=== Assignment ===
Beginning with the line containing "[59,468,130,481] Answer ->" and ending with the last line of the entries below, copy each line exactly and nothing else.

______________________________

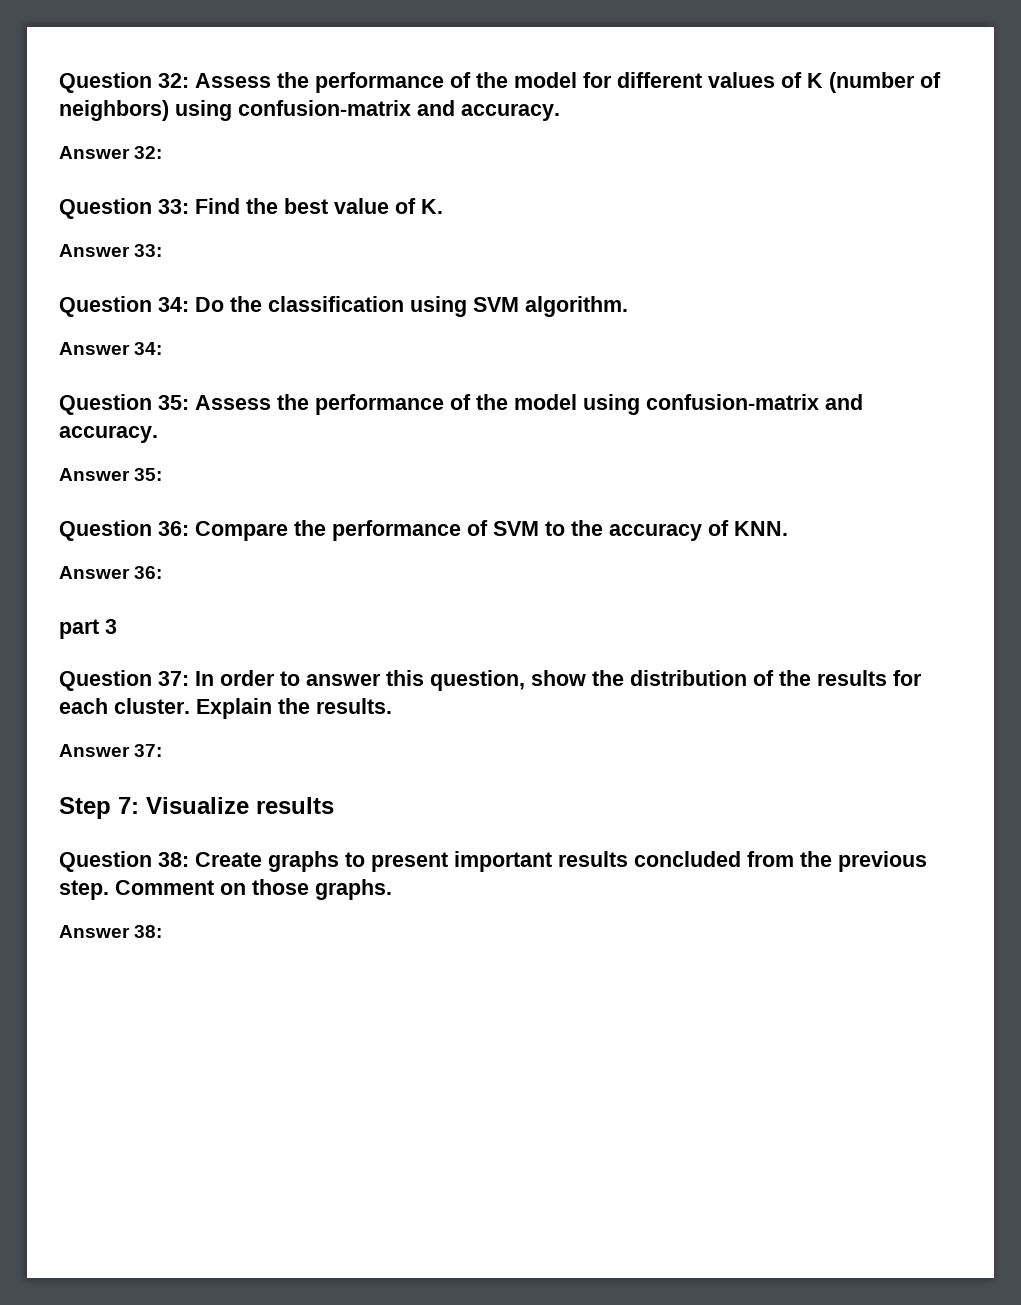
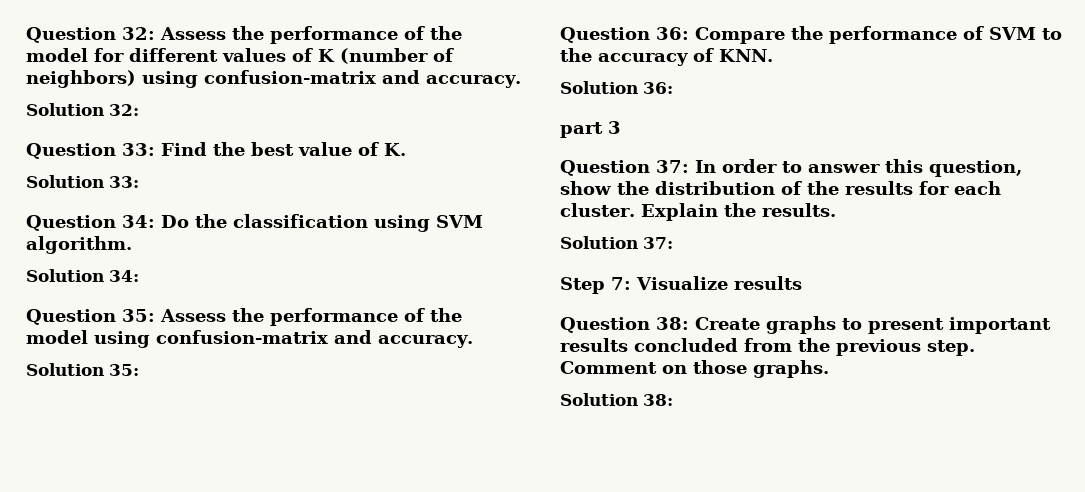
[59,146,130,159] Answer -> [26,103,104,116] Solution
[59,244,130,257] Answer -> [26,175,104,188] Solution
[59,342,130,355] Answer -> [26,269,104,282] Solution
[59,468,130,481] Answer -> [26,363,104,376] Solution
[59,566,130,579] Answer -> [560,81,638,94] Solution
[59,744,130,757] Answer -> [560,236,638,249] Solution
[59,925,130,938] Answer -> [560,393,638,406] Solution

______________________________

=== Solution to the exercise ===
[59,468,130,481] Answer -> [26,363,104,376] Solution
[59,566,130,579] Answer -> [560,81,638,94] Solution
[59,744,130,757] Answer -> [560,236,638,249] Solution
[59,925,130,938] Answer -> [560,393,638,406] Solution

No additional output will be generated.